Mazique Sanco

"I only stayed there a few months and hired out to Major Legg, and worked for him several years. I felt I wasn't learning enough, so I joined the United States Army and with a hundred and eighty-five boys went to St. Louis, Missouri. From there we were transferred with the Tenth Cavalry to Fort Concho. I helped haul the lumber from San Antonio to finish the buildings at the fort. I was there five years.

"After I went to work at private employment I did some carpenter work, but most of the houses were adobe or pecan pole buildings, so I got a job from Mr. Jimmy Keating as mechanic for awhile, and then drifted to Mexico. Odd jobs were all I could get for awhile, so I landed in El Paso and got a job in a hotel.

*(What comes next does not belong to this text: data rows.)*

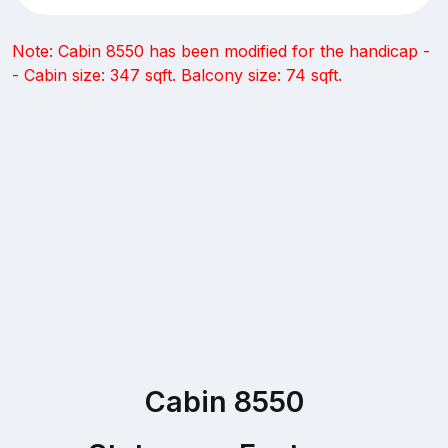
Note: Cabin 8550 has been modified for the handicap -
- Cabin size: 347 sqft. Balcony size: 74 sqft.
Cabin 8550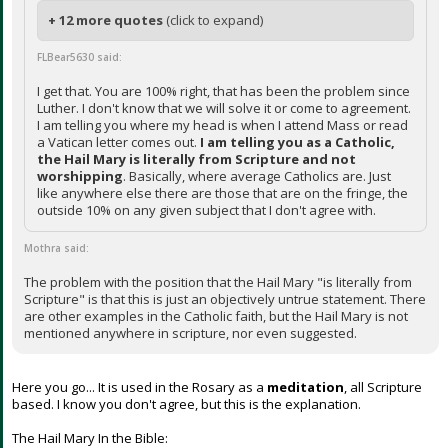
+ 12 more quotes
(click to expand)
FLBear5630 said:
I get that. You are 100% right, that has been the problem since
Luther. I don't know that we will solve it or come to agreement.
I am telling you where my head is when I attend Mass or read
a Vatican letter comes out.
I am telling you as a Catholic,
the Hail Mary is literally from Scripture and not
worshipping
. Basically, where average Catholics are. Just
like anywhere else there are those that are on the fringe, the
outside 10% on any given subject that I don't agree with.
Mothra said:
The problem with the position that the Hail Mary "is literally from
Scripture" is that this is just an objectively untrue statement. There
are other examples in the Catholic faith, but the Hail Mary is not
mentioned anywhere in scripture, nor even suggested.
Here you go... It is used in the Rosary as a
meditation
, all Scripture
based. I know you don't agree, but this is the explanation.
The Hail Mary In the Bible: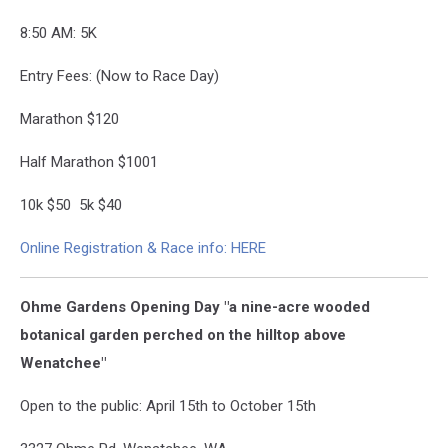
8:50 AM: 5K
Entry Fees: (Now to Race Day)
Marathon $120
Half Marathon $100
1
10k $50 5k $40
Online Registration & Race info: HERE
Ohme Gardens Opening Day "a nine-acre wooded
botanical garden perched on the hilltop above
Wenatchee"
Open to the public: April 15th to October 15th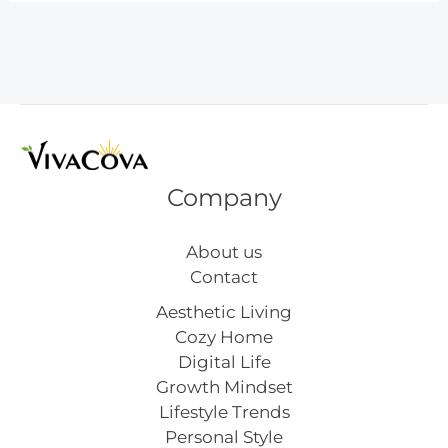
Wall
Art
Inspiration
Company
About us
Contact
Aesthetic Living
Cozy Home
Digital Life
Growth Mindset
Lifestyle Trends
Personal Style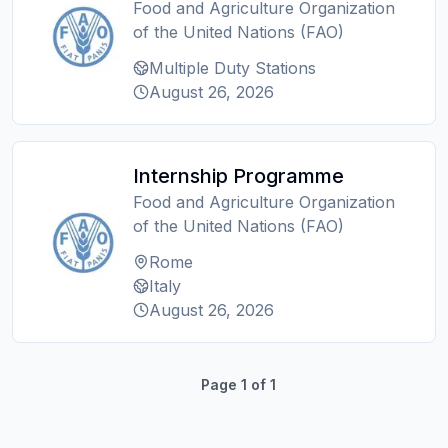
Food and Agriculture Organization
of the United Nations (FAO)
Multiple Duty Stations
August 26, 2026
Internship Programme
Food and Agriculture Organization
of the United Nations (FAO)
Rome
Italy
August 26, 2026
Page
1
of
1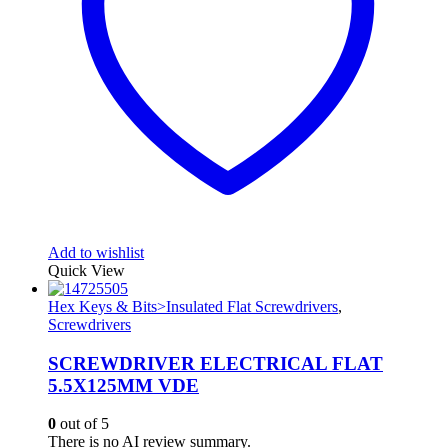
Add to wishlist
Quick View
Hex Keys & Bits>Insulated Flat Screwdrivers
,
Screwdrivers
SCREWDRIVER ELECTRICAL FLAT
5.5X125MM VDE
0
out of 5
There is no AI review summary.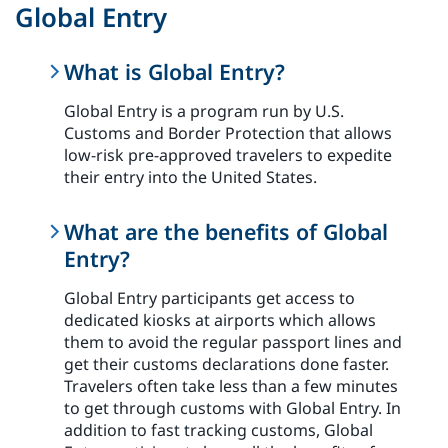
Global Entry
What is Global Entry?
Global Entry is a program run by U.S.
Customs and Border Protection that allows
low-risk pre-approved travelers to expedite
their entry into the United States.
What are the benefits of Global
Entry?
Global Entry participants get access to
dedicated kiosks at airports which allows
them to avoid the regular passport lines and
get their customs declarations done faster.
Travelers often take less than a few minutes
to get through customs with Global Entry. In
addition to fast tracking customs, Global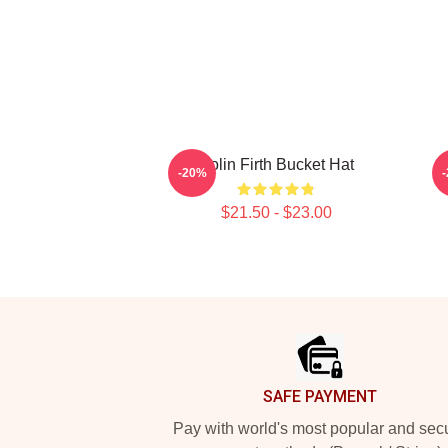
Colin Firth Bucket Hat
-20%
$21.50 - $23.00
Footer
SAFE PAYMENT
Pay with world's most popular and sec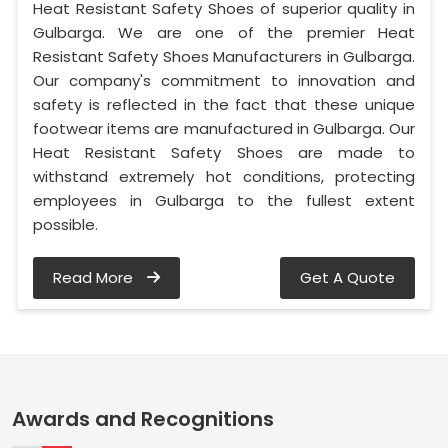
Heat Resistant Safety Shoes of superior quality in
Gulbarga. We are one of the premier Heat
Resistant Safety Shoes Manufacturers in Gulbarga.
Our company's commitment to innovation and
safety is reflected in the fact that these unique
footwear items are manufactured in Gulbarga. Our
Heat Resistant Safety Shoes are made to
withstand extremely hot conditions, protecting
employees in Gulbarga to the fullest extent
possible.
Read More
Get A Quote
Awards and Recognitions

"That was the start of my success, for I learned to be a skilled chef and superintended the kitchens in some of the largest hotels in Texas. I made as high as $80.00, in Houston. My last work was done at the St. Angelus Hotel here in San Angelo and if you don't believe I'm a good cook, just look at my wife over there. When I married her she was fourteen years old and weighed a hundred and fifteen pounds. Now it's been a long time since I could get her on the scales, not since she passed the two hundred pound mark."

[Clarissa Scales]

Clarissa Scales, 79, was born a slave of William Vaughan, on his plantation at Plum Creek, Texas. Clarissa married when she was fifteen. She owns a small farm near Austin, but lives with her son, Arthur, at 1812 Cedar Ave., Austin.

"Mammy's name was Mary Vaughan and she was brung from Baton Rouge, what am over in Louisiana, by our master. He went and located on Plum Creek, down in Hays County.

"Mammy was a tall, heavy-set woman, more'n six foot tall. She was a maid-doctor after freedom. Dat mean she nussed women at childbirth. She allus told me de last thing she saw when she left Baton Rouge was her mammy standin' on a big, wood block to be sold for a slave. Dat de last time she ever saw her mammy. Mammy died 'bout fifty years ago. She was livin' on a farm on Big Walnut Creek, in Travis County. Daddy done die a year befo' and she jes' grieves herself to death. Daddy was sho' funny lookin', 'cause he wore long whiskers and what you calls a goatee. He was field worker on de Vaughan plantation.

"Master Vaughan was good and treated us all right. He was a great white man and didn't have no over seer. Missy's name was Margaret, and she was good, too.

"My job was tendin' fires and herdin' hawgs. I kep' fire goin' when de washin' bein' done. Dey had plenty wood, but used corn cobs for de fire. Dere a big hill corn cobs near de wash kettle. In de evenin' I had to bring in de hawgs. I had a li'l whoop I druv dem with, a eight-plaited rawhide whoop on de long stick. It a purty sight to see dem hawgs go under de slip-gap, what was a rail took down from de bottom de fence, so de hawgs could run under.